Review: The Ice Cream Truck

Director: Megan Freels Johnston

Screenplay: Megan Freels Johnston

Year: 2021


Mary is a young writer who decides to go back to the suburbs where she grew up. While she waits for her husband and children to be able to move with her, Mary starts getting to know the area and her neighbors. The peace she expected to find in the suburbs is menaced by a dangerous killer who roams the neighborhood and stalks his victims from an inoffensive ice cream truck.


Let’s start with the most important part: evaluating if this movie can be classified as a horror movie. The quick answer is no, and I will be sharing my arguments as to why in the following lines. To a certain extent, it could be considered a thriller, but it misses every opportunity it has to cross the line towards horror cinema, and it looks like it never had the intention to do so. 



One of the problems horror fans will find with this movie (besides the obvious one of it not being a horror movie) is that the predominant genre is drama and even the suspense falls to the background. The script from Megan Freels Johnston (“Rebound”) focuses more on Mary and her midlife crisis when she no longer feels young and attractive. This topic feeds from Mary’s attraction towards a young guy from the neighborhood, who, according to the script, is going through high school, but who looks older than that, probably on purpose to visually close the age gap and not sending pedophile vibes.

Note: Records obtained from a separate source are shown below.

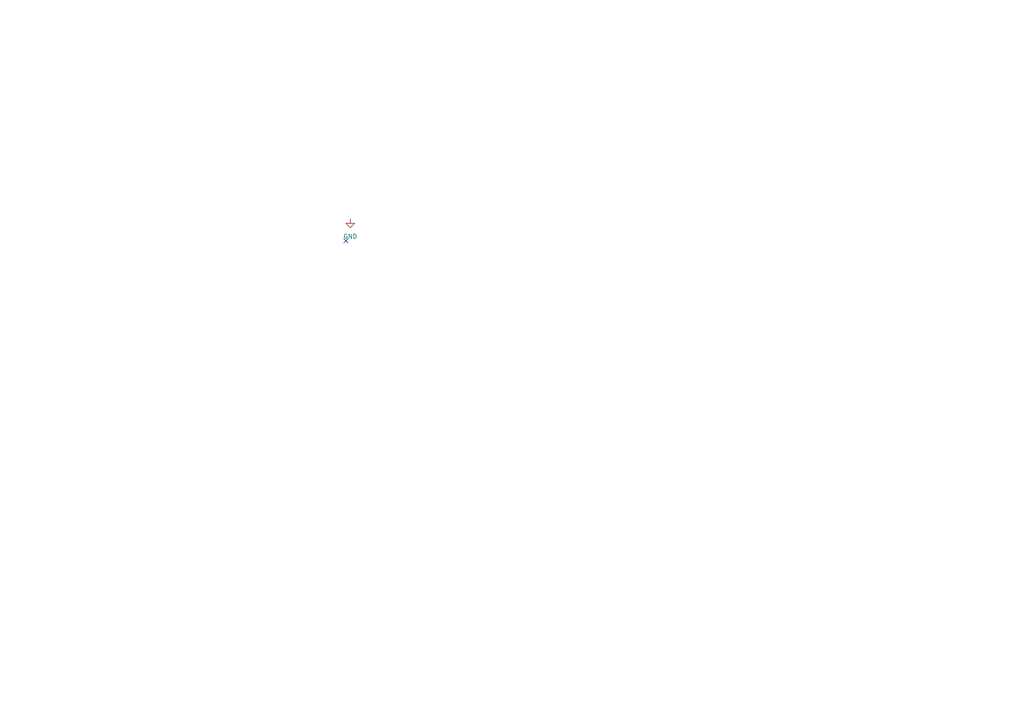
<source format=kicad_sch>
(kicad_sch (version 20211123) (generator eeschema)

  (uuid 96b6b7f5-5d11-4c3d-b70e-52b1c92a32b4)

  (paper "A4")

  


  (no_connect (at 100.33 69.85) (uuid 69d9373b-0bb4-4fcd-a1b8-1d3be66a6d44))

  (symbol (lib_id "power:GND") (at 101.6 63.5 0) (unit 1)
    (in_bom yes) (on_board yes) (fields_autoplaced)
    (uuid b61801d4-aa55-4898-80ef-a4bde7ea391b)
    (property "Reference" "#PWR?" (id 0) (at 101.6 69.85 0)
      (effects (font (size 1.27 1.27)) hide)
    )
    (property "Value" "GND" (id 1) (at 101.6 68.58 0))
    (property "Footprint" "" (id 2) (at 101.6 63.5 0)
      (effects (font (size 1.27 1.27)) hide)
    )
    (property "Datasheet" "" (id 3) (at 101.6 63.5 0)
      (effects (font (size 1.27 1.27)) hide)
    )
    (pin "1" (uuid 71d0f77c-5666-4552-bfe7-a3edfe19b25b))
  )

  (sheet_instances
    (path "/" (page "1"))
  )

  (symbol_instances
    (path "/b61801d4-aa55-4898-80ef-a4bde7ea391b"
      (reference "#PWR?") (unit 1) (value "GND") (footprint "")
    )
  )
)

</source>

A great deal of the plot moves around the relationship that Mary (Deanne Russo; “Being Human”) and the young guy Max (John Redlinger) develop while the killer’s story falls to a second plane. When the movie focuses on the killer, another problem arises: the killer isn’t scary at all. The basis of a slasher movie, the genre “The Ice Cream Truck” wants to emulate in this part of the story, is the killer and what he can do. In this movie, the killer’s look isn’t impressive, and the little we see him do is disappointing, and we neither get a background story or motivation that makes him interesting. So much so that one of the moving company’s employees has a scene where he comes out as more intimidating as the killer throughout the whole movie, although this scene doesn’t go anywhere.

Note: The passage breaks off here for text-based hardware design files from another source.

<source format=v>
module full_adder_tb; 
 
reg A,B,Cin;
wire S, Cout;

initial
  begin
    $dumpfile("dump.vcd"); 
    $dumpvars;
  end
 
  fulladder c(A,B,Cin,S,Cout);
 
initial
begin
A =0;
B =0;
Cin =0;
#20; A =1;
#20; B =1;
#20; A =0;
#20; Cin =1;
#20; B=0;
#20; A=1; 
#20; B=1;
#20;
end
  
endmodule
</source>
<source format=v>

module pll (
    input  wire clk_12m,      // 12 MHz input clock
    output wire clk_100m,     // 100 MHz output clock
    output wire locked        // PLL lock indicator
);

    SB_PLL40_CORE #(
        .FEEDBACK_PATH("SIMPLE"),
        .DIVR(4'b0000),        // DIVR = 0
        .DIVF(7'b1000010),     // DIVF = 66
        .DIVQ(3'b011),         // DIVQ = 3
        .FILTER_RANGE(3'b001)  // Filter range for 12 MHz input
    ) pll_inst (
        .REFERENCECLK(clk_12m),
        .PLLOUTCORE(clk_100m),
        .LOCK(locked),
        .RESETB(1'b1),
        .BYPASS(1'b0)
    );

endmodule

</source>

Luckily, the acting is good enough to get the attention and allow the viewer to follow the plot. However, for many, the midlife crisis topic will not be enough to keep them in the movie for long, especially those that come across it expecting it to be a horror movie, as it is classified as. Also, the final twist is unexpected and gives an enigmatic dimension to the story. Still, nothing it does is enough to override the weak villain. 


“The Ice Cream Truck” seems to actively flee from the horror genre, even when it bases a part of its plot on a serial killer, and this ends up being the wrong decision. It focuses most of its attention on the midlife crisis of the protagonist and the little suspense it proposes falls to the background and doesn’t have much significance in the plot. In the end, only the midlife crisis is the only horror in this movie.